3.3.3.4 Item scoring.
Since all I-STUDIO tasks were open-ended, scoring decisions required careful consideration. Depending on the nature of the task and the expectations for task performance, an open-ended task may accommodate objective as well as subjective
scoring criteria. Objective scoring was used where possible in order to reduce the
dependence on subject matter expertise and subjective judgments that may differ between raters or even within a rater over time (Haladyna & Rodriguez, 2013). For example, the rubrics for item 5 (matched pairs study design), item 6 (underlying principle of
inference), and item 7 (inference not required) compare the response against a checklist of target characteristics. A subjective scoring approach using a pre-defined rubric was used for item 1 (ATC preparation), item 2 (note identification), item 3 (display screen inspection), and item 4 (Walleye fishing), and their constituent subtasks.

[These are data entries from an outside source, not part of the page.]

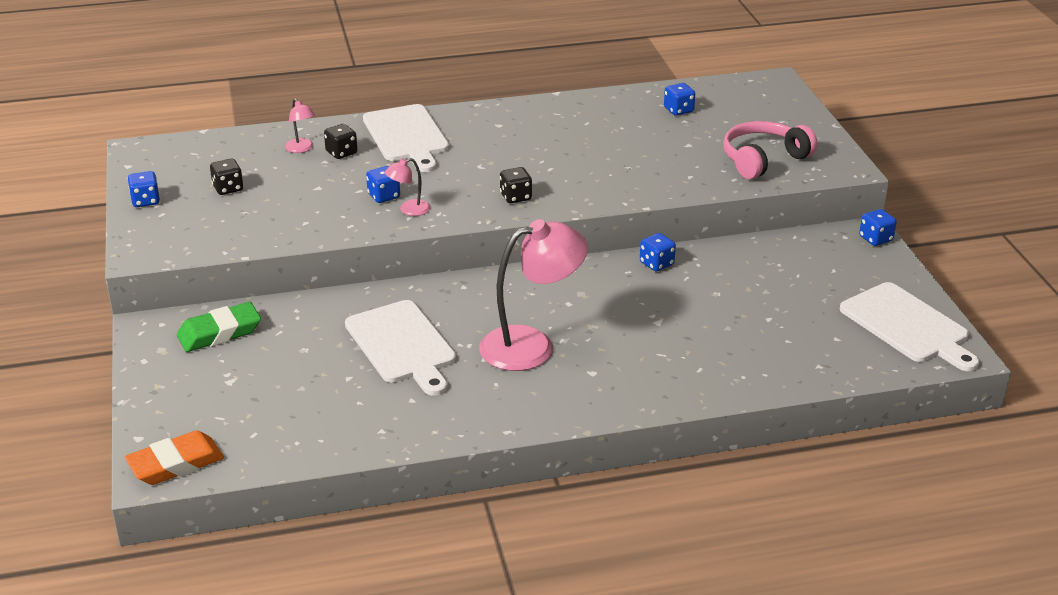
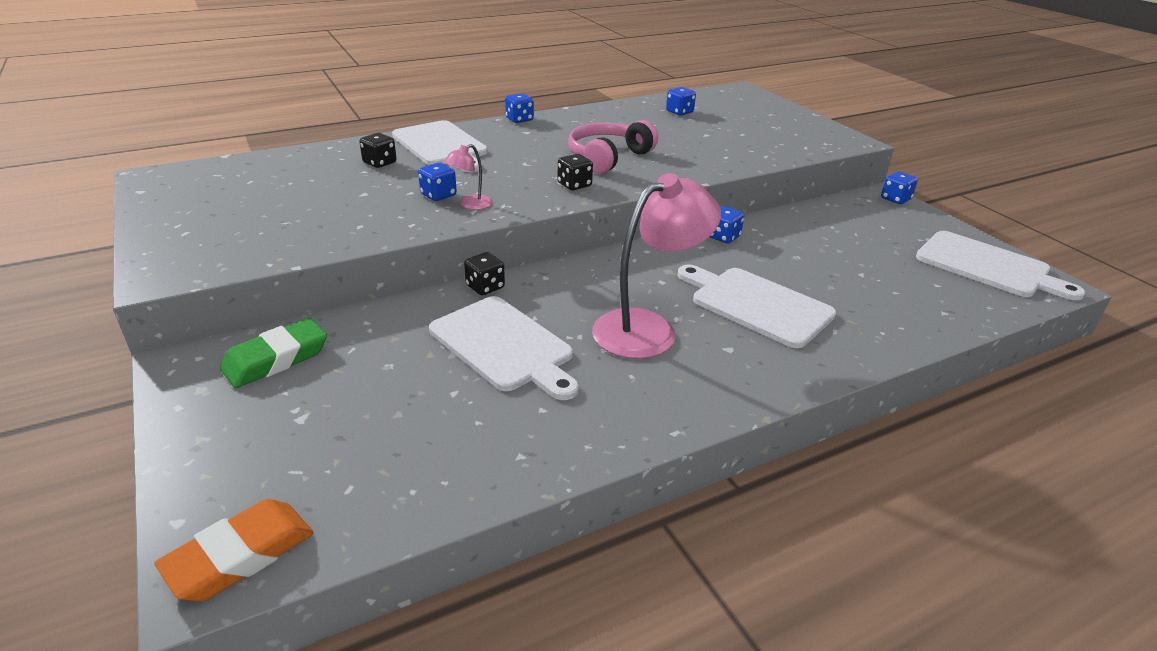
camera: 15 degrees left, 0 degrees up
blue dice [128,171,160,207] -> blue dice moved to [505,93,534,123]
black dice [210,159,243,195] -> black dice moved to [464,252,505,295]
pink lamp [285,98,315,153] -> none
pink headphones [723,121,817,179] -> pink headphones moved to [568,120,658,174]
none -> white cutting board [678,264,836,348]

Rubrics for items scored subjectively were designed to assess different levels of quality in response (e.g., essentially correct; partially correct; incorrect). Examples were provided to describe work commensurate with each score in the rubric and illustrate detail that is irrelevant to the target domain. Minimally acceptable responses were created to accompany the draft I-STUDIO instrument during expert review, but final item rubrics were developed and tuned using a sample of actual student responses.
The student responses used for rubric development were selected as a stratified random sample from the pool of usable responses collected in the field test. Three randomly selected students were chosen from 13 unique courses that participated in the field test for a total of 24 complete student responses. For each subtask, the 24 responses were ranked by desirability and noted for exceptional features. Themes among responses were then translated into rubric criteria for the subtask. Model responses were selected for inclusion in the rubric as exemplars of each scoring level. The draft rubric was developed under the supervision of graduate advisors to the project, and then the rubric
and a small number of actual student responses were provided to a Statistics Education PhD candidate for additional feedback that was used to further refine the rubric.